I confess that I am puzzled on two fronts: (1) that people keep making this claim without any supporting facts, and (2) that it hasn't been confronted more aggressively. As Mr. Blinder says,
It is easy, but irrelevant, to understand how someone might object to any particular item in the federal budget—whether it is the war in Afghanistan, ethanol subsidies, Social Security benefits, or building bridges to nowhere. But even building bridges to nowhere would create jobs, not destroy them, as the congressman from nowhere knows. To be sure, that is not a valid argument for building them. Dumb public spending deserves to be rejected—but not because it kills jobs.
Again, I'm not making an argument for government spending in general. The concern that has arisen over the national debt is appropriate (if often only motivated by political agendas) and placing our nation on a more sustainable path of spending is a good thing.
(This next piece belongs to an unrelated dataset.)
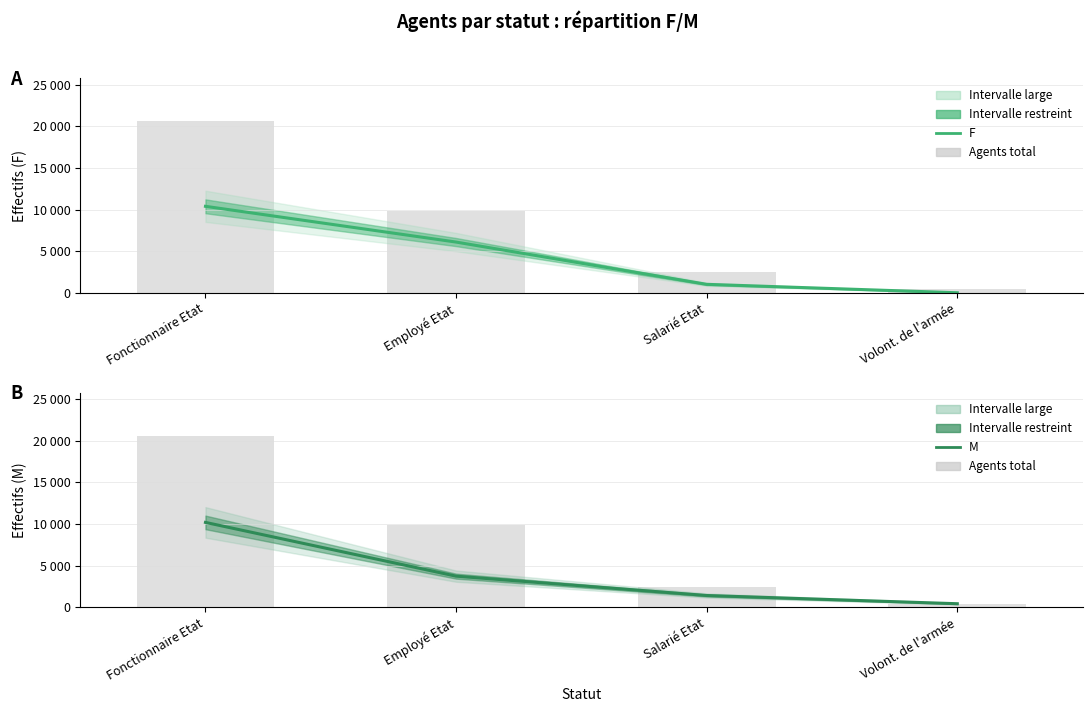

What is the highest value of the M series?

10198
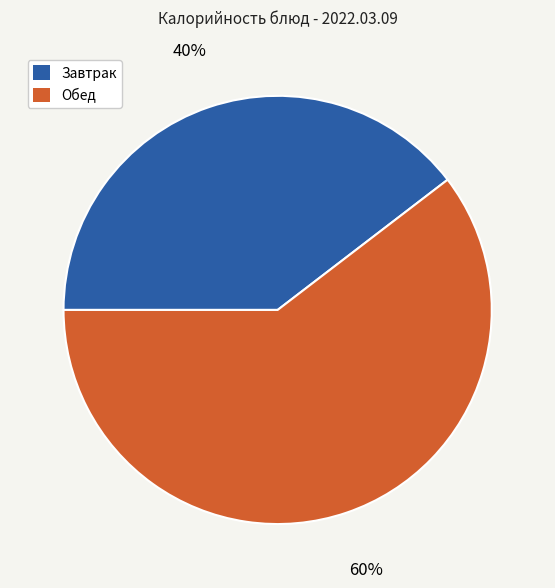

Is there a majority slice in this chart?

Yes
Again, professor Blinder:
In sum, you may view any particular public-spending program as wasteful, inefficient, leading to "big government" or objectionable on some other grounds. But if it's not financed with higher taxes, and if it doesn't drive up interest rates, it's hard to see how it can destroy jobs.
Once again, we need to ask people who are making the claims to "show us the data." I am perplexed that candidates (and sitting officials) can go unchallenged while making very dubious claims. A strong democracy demands more of us than this.